§ WRITTEN TASK:
Copy out each line of the entries where the word "then" is present.

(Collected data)
◇ ◇ ◇ ◇

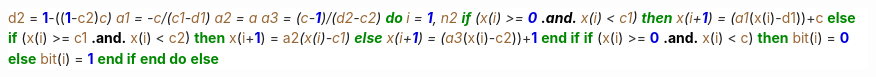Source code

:   <span style="color: #996633">d2</span> <span style="color: #333333">=</span> <span style="color: #0000DD; font-weight: bold">1</span><span style="color: #333333">-</span>((<span style="color: #0000DD; font-weight: bold">1</span><span style="color: #333333">-</span><span style="color: #996633">c2</span>)<span style="color: #333333">*</span><span style="color: #996633">c</span>)
  <span style="color: #996633">a1</span> <span style="color: #333333">=</span> <span style="color: #333333">-</span><span style="color: #996633">c</span><span style="color: #333333">/</span>(<span style="color: #996633">c1</span><span style="color: #333333">-</span><span style="color: #996633">d1</span>)
  <span style="color: #996633">a2</span> <span style="color: #333333">=</span> <span style="color: #996633">a</span>
  <span style="color: #996633">a3</span> <span style="color: #333333">=</span> (<span style="color: #996633">c</span><span style="color: #333333">-</span><span style="color: #0000DD; font-weight: bold">1</span>)<span style="color: #333333">/</span>(<span style="color: #996633">d2</span><span style="color: #333333">-</span><span style="color: #996633">c2</span>)
  <span style="color: #008800; font-weight: bold">do </span><span style="color: #996633">i</span> <span style="color: #333333">=</span> <span style="color: #0000DD; font-weight: bold">1</span>, <span style="color: #996633">n2</span>
   <span style="color: #008800; font-weight: bold">if</span> (<span style="color: #996633">x</span>(<span style="color: #996633">i</span>) <span style="color: #333333">&gt;=</span> <span style="color: #0000DD; font-weight: bold">0</span> <span style="color: #000000; font-weight: bold">.and.</span> <span style="color: #996633">x</span>(<span style="color: #996633">i</span>) <span style="color: #333333">&lt;</span> <span style="color: #996633">c1</span>) <span style="color: #008800; font-weight: bold">then</span>
<span style="color: #008800; font-weight: bold">    </span><span style="color: #996633">x</span>(<span style="color: #996633">i</span><span style="color: #333333">+</span><span style="color: #0000DD; font-weight: bold">1</span>) <span style="color: #333333">=</span> (<span style="color: #996633">a1</span><span style="color: #333333">*</span>(<span style="color: #996633">x</span>(<span style="color: #996633">i</span>)<span style="color: #333333">-</span><span style="color: #996633">d1</span>))<span style="color: #333333">+</span><span style="color: #996633">c</span>
   <span style="color: #008800; font-weight: bold">else if</span> (<span style="color: #996633">x</span>(<span style="color: #996633">i</span>) <span style="color: #333333">&gt;=</span> <span style="color: #996633">c1</span> <span style="color: #000000; font-weight: bold">.and.</span> <span style="color: #996633">x</span>(<span style="color: #996633">i</span>) <span style="color: #333333">&lt;</span> <span style="color: #996633">c2</span>) <span style="color: #008800; font-weight: bold">then</span>
<span style="color: #008800; font-weight: bold">    </span><span style="color: #996633">x</span>(<span style="color: #996633">i</span><span style="color: #333333">+</span><span style="color: #0000DD; font-weight: bold">1</span>) <span style="color: #333333">=</span> <span style="color: #996633">a2</span><span style="color: #333333">*</span>(<span style="color: #996633">x</span>(<span style="color: #996633">i</span>)<span style="color: #333333">-</span><span style="color: #996633">c1</span>)
   <span style="color: #008800; font-weight: bold">else</span>
<span style="color: #008800; font-weight: bold">    </span><span style="color: #996633">x</span>(<span style="color: #996633">i</span><span style="color: #333333">+</span><span style="color: #0000DD; font-weight: bold">1</span>) <span style="color: #333333">=</span> (<span style="color: #996633">a3</span><span style="color: #333333">*</span>(<span style="color: #996633">x</span>(<span style="color: #996633">i</span>)<span style="color: #333333">-</span><span style="color: #996633">c2</span>))<span style="color: #333333">+</span><span style="color: #0000DD; font-weight: bold">1</span>
   <span style="color: #008800; font-weight: bold">end if</span>
<span style="color: #008800; font-weight: bold">   if</span> (<span style="color: #996633">x</span>(<span style="color: #996633">i</span>) <span style="color: #333333">&gt;=</span> <span style="color: #0000DD; font-weight: bold">0</span> <span style="color: #000000; font-weight: bold">.and.</span> <span style="color: #996633">x</span>(<span style="color: #996633">i</span>) <span style="color: #333333">&lt;</span> <span style="color: #996633">c</span>) <span style="color: #008800; font-weight: bold">then</span>
<span style="color: #008800; font-weight: bold">    </span><span style="color: #996633">bit</span>(<span style="color: #996633">i</span>) <span style="color: #333333">=</span> <span style="color: #0000DD; font-weight: bold">0</span>
   <span style="color: #008800; font-weight: bold">else</span>
<span style="color: #008800; font-weight: bold">    </span><span style="color: #996633">bit</span>(<span style="color: #996633">i</span>) <span style="color: #333333">=</span> <span style="color: #0000DD; font-weight: bold">1</span>
   <span style="color: #008800; font-weight: bold">end if</span>
<span style="color: #008800; font-weight: bold">  end do</span>
<span style="color: #008800; font-weight: bold"> else</span>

◇ ◇ ◇ ◇

§ COMPLETED TASK:
   <span style="color: #008800; font-weight: bold">if</span> (<span style="color: #996633">x</span>(<span style="color: #996633">i</span>) <span style="color: #333333">&gt;=</span> <span style="color: #0000DD; font-weight: bold">0</span> <span style="color: #000000; font-weight: bold">.and.</span> <span style="color: #996633">x</span>(<span style="color: #996633">i</span>) <span style="color: #333333">&lt;</span> <span style="color: #996633">c1</span>) <span style="color: #008800; font-weight: bold">then</span>
   <span style="color: #008800; font-weight: bold">else if</span> (<span style="color: #996633">x</span>(<span style="color: #996633">i</span>) <span style="color: #333333">&gt;=</span> <span style="color: #996633">c1</span> <span style="color: #000000; font-weight: bold">.and.</span> <span style="color: #996633">x</span>(<span style="color: #996633">i</span>) <span style="color: #333333">&lt;</span> <span style="color: #996633">c2</span>) <span style="color: #008800; font-weight: bold">then</span>
<span style="color: #008800; font-weight: bold">   if</span> (<span style="color: #996633">x</span>(<span style="color: #996633">i</span>) <span style="color: #333333">&gt;=</span> <span style="color: #0000DD; font-weight: bold">0</span> <span style="color: #000000; font-weight: bold">.and.</span> <span style="color: #996633">x</span>(<span style="color: #996633">i</span>) <span style="color: #333333">&lt;</span> <span style="color: #996633">c</span>) <span style="color: #008800; font-weight: bold">then</span>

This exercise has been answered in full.